What are the symptoms of HELLP Syndrome?
The symptoms of HELLP syndrome are similar to preeclampsia. They include:
- Indigestion with pain after eating
- Abdominal or chest tenderness and upper right side pain (from liver distention)
- Shoulder pain
- Pain when breathing deeply
- Changed/blurred vision
- Difficulty stopping bleeding (nosebleeds, etc.) – rare
- Seizures or convulsions – rare
What will the doctor look for to diagnose?
- High blood pressure
- Protein in urine
Doctors should run a series of blood tests, including a liver function test, blood pressure measurements, and urine tests to try to diagnose HELLP syndrome.
What is the cause?
As of yet, doctors do not know the exact cause, they just know it is linked to preeclampsia. Unfortunately, the cause for preeclampsia is as yet undetermined as well. There are so many underlying and unrelated issues that can lead to these conditions, that it can be hard to link together the exact things that occur to cause HELLP syndrome or preeclampsia. There are a number of varying conditions and smaller complications (usually not too serious) that can cause a chain reaction of events to occur within the body – and HELLP syndrome occurs as a result of that.
How do you treat it?
The quickest way to relieve the symptoms and prevent any harm from coming to you or the baby is to deliver the baby. As this syndrome occurs in later pregnancy, this is sometimes not too big an issue. Past 37 weeks, the baby is considered full term, so there shouldn’t be any complications of delivering as soon as you get a diagnosis of HELLP syndrome. After delivery, the symptoms will subside in 2 or 3 days.

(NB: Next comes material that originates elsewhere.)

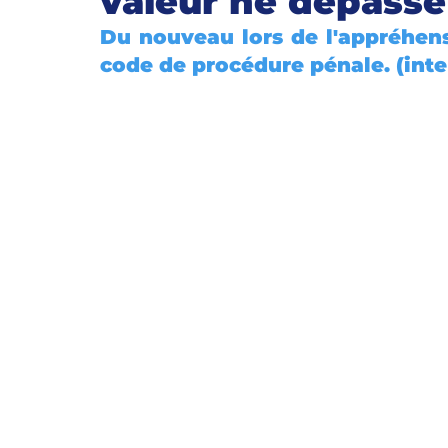
valeur ne dépasse
Du nouveau lors de l'appréhensi
ÉVOLUTION DE CARRIÈRE
Retours d'expériences
code de procédure pénale. (inte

If the baby is not at full term, then extra care is necessary before and after the birth. Hospitalisation and close monitoring are important so the condition can be managed to avoid adverse complications. The doctors will give you medicines to control your blood pressure, prevent seizures, and minimise other symptoms. They would also give you steroids for the baby to help their lungs develop quicker so they can be delivered as safely as possible. You may receive blood transfusions if needed.
If you experience HELLP syndrome postnatally, steroids and blood transfusions are usually given.
Who can suffer from HELLP syndrome?
There are no certain characteristics to indicate who will or will not develop HELLP Syndrome. Statistics show it usually happens in the first pregnancy – but this is not limited. Any pregnancy can have this syndrome occur – and if you have had it once, you are 19-27 per cent more likely to have it again.
HELLP syndrome will occur in 0.2-0.6 per cent of all pregnancies – so it is not a very common condition, though it is incredibly dangerous. Without early treatment, 25 per cent of women develop serious complications – and with no treatment, some women do die from HELLP syndrome. Whether or not the baby will be affected depends on when delivery occurs – so is influenced by birth weight, development of organs, etc.
While this is a very dangerous and scary condition, with early detection and quick treatment, the outcome can be fine for mother and baby. If you are experiencing these symptoms in the later stages of pregnancy, see a doctor and make your concerns known to them. The only thing you can do try to prevent this is to have a healthy lifestyle – there are no known preventatives, but being healthy will help.